Types of inheritance

Inheritance - genotype - genes — In co-dominant inheritance, both genes can be expressed at the same time.

Thanks to genetic studies from more than one hundred years of research, today we know that inheritance can occur in four different ways according to the way the genes are arranged inside the chromosomes. These forms are:

Dominant Those inherited traits that demonstrate a preference for manifesting themselves and that, therefore, are present in the individual's phenotype.
Recessive Those inherited traits that are present in the genome but not manifest. They can only manifest when they are not in the presence of a dominant gene.
Codominant In certain cases both characters can be expressed at the same time in a kind of combinatorics, without one dominating and the other being recessive.
Intermediate Also called partial dominance, it occurs when the dominant gene fails to manifest itself completely and does so only halfway, which results in an intermediate situation, a tie between the half-manifested genes.

Importance of inheritance

Heredity - genetics - genes — Without inheritance, reproduction does not make much sense.

genetic inheritance It is vital to the existence and continuity of life as we know it . In fact, it could be said that it is a biological trait that gives purpose to life: the propagation of the species' genome and its gradual adaptation to the environment guarantee that the entire species survives, even if individuals perish.

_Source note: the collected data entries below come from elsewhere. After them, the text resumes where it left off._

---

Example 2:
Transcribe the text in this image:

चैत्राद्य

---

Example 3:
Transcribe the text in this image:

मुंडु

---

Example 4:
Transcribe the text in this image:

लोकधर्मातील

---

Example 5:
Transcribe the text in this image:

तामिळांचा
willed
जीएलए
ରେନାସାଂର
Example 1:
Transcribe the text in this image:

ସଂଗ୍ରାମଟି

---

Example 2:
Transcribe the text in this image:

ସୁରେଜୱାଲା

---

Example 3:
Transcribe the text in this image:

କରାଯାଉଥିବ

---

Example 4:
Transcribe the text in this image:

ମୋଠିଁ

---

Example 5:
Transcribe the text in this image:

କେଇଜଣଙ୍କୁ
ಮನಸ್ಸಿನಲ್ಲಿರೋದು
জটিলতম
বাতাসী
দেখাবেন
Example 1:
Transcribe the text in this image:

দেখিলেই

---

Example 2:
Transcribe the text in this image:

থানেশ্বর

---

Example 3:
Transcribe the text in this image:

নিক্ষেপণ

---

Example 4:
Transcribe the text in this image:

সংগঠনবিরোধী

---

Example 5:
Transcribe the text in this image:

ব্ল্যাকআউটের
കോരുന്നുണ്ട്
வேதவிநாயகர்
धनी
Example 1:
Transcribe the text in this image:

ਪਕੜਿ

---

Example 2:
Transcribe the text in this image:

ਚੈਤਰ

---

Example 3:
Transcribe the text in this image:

The inheritance It also allows the evolution to the extent that acquired and successful advantages can be transmitted to offspring, which in radical cases can mean the creation of a completely new one (speciation).

Genotype and phenotype

The genome is the genetic framework of the species part of what remains unchanged throughout generations (unless, as occurs in evolution, a variation is produced so radical and successful that it gives rise to the appearance of a new species). Each individual has a unique and unrepeatable expression of said genome, that is, total genetic information of their organism, which we will call genotype.

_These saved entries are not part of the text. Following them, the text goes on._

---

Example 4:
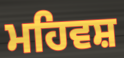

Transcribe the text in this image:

ਮਹਿਵਸ਼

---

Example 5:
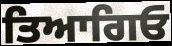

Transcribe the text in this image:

ਤਿਆਗਿਓ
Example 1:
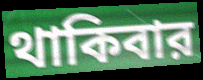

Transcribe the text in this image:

থাকিবার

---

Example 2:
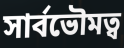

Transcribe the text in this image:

সার্বভৌমত্ব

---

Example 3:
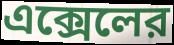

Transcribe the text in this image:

এক্সেলের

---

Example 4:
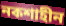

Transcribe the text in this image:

নকশাহীন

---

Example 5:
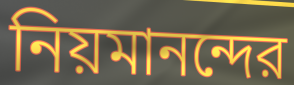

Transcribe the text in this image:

নিয়মানন্দের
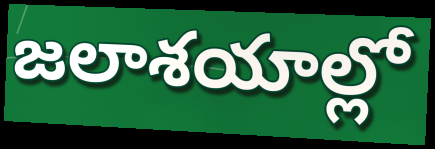
జలాశయాల్లో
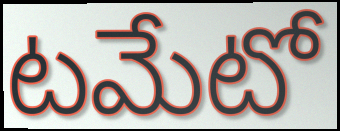
టమేటో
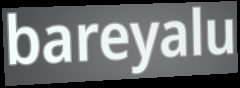
bareyalu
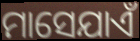
ମାସେଯାଏଁ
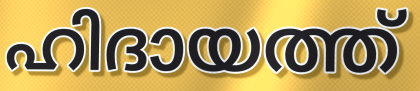
ഹിദായത്ത്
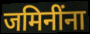
जमिनींना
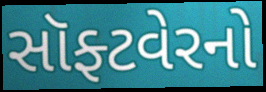
સૉફ્ટવેરનો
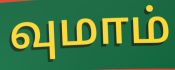
வுமாம்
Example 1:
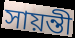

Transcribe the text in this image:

সায়ন্তী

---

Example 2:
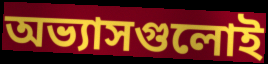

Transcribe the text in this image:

অভ্যাসগুলোই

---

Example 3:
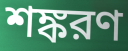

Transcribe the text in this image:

শঙ্করণ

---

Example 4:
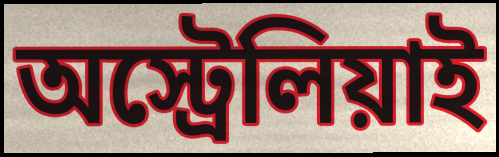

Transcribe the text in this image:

অস্ট্রেলিয়াই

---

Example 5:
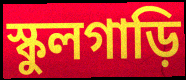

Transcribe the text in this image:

স্কুলগাড়ি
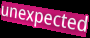
unexpected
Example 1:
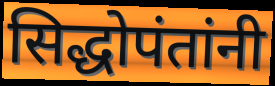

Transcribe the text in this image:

All nucleated cells in the human body have the entire genotype of the organism in their DNA, except the sexual cells or gametes, which have half of the genetic load, since their purpose is to mix that half genotype with the other half genotype of the opposite gamete. during fertilization (eggs and sperm).

This genotype, on the other hand, is materialized in a series of physical and perceptible characteristics, which form the phenotype individual. However, even though The genotype is the genetic information that primarily governs the phenotype the latter will also be determined by the environment in which the individual develops, so that:

Genotype + Environment = Phenotype.

Thus, some specific conditions of each individual will be attributable to their genotype while others will be the product of the dynamics of changes brought about by their environment.

Examples of inheritance

Heritage - Birch Butterfly — Due to changes in their environment, birch butterflies darkened their colors.

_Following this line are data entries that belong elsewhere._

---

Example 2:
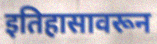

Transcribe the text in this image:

इतिहासावरून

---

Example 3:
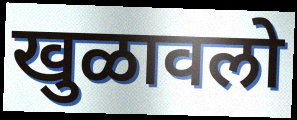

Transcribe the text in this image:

खुळावलो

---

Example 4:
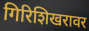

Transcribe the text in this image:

गिरिशिखरावर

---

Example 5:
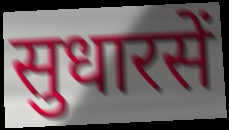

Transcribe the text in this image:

सुधारसें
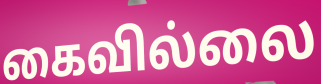
கைவில்லை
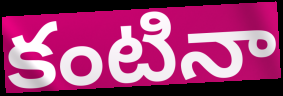
కంటినా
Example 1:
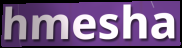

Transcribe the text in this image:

hmesha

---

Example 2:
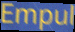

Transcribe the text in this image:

Empul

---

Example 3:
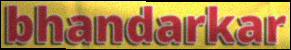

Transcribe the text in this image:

bhandarkar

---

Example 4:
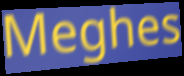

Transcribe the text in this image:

Meghes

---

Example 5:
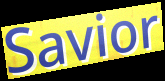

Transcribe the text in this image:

Savior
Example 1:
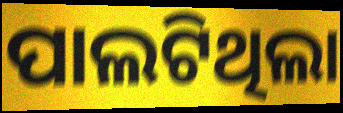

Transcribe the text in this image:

ପାଲଟିଥିଲା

If we want to see examples of inheritance, It will be enough to go to a genealogical album or to our own family . Those common traits with them (physical resemblance, common diseases or weaknesses, eye or hair color) are contained in our genome because we receive them from our parents, through the load of their DNA used to create ours.

Another example of inheritance is evolution by natural selection . A famous case is that of the birch butterflies in England during the Industrial Revolution, when factories and smog began to fill the air and tree trunks. These pale-colored butterflies stood out on the walls darkened by soot and were therefore easier prey for predators. Such environmental pressure caused a change in the pigmentation of the butterflies, which thereafter changed their colors to a dull gray or brown. Being less detectable, the butterflies proliferated and reproduced, transmitting the dark color genes to their offspring, which in turn guaranteed them a greater probability of subsistence.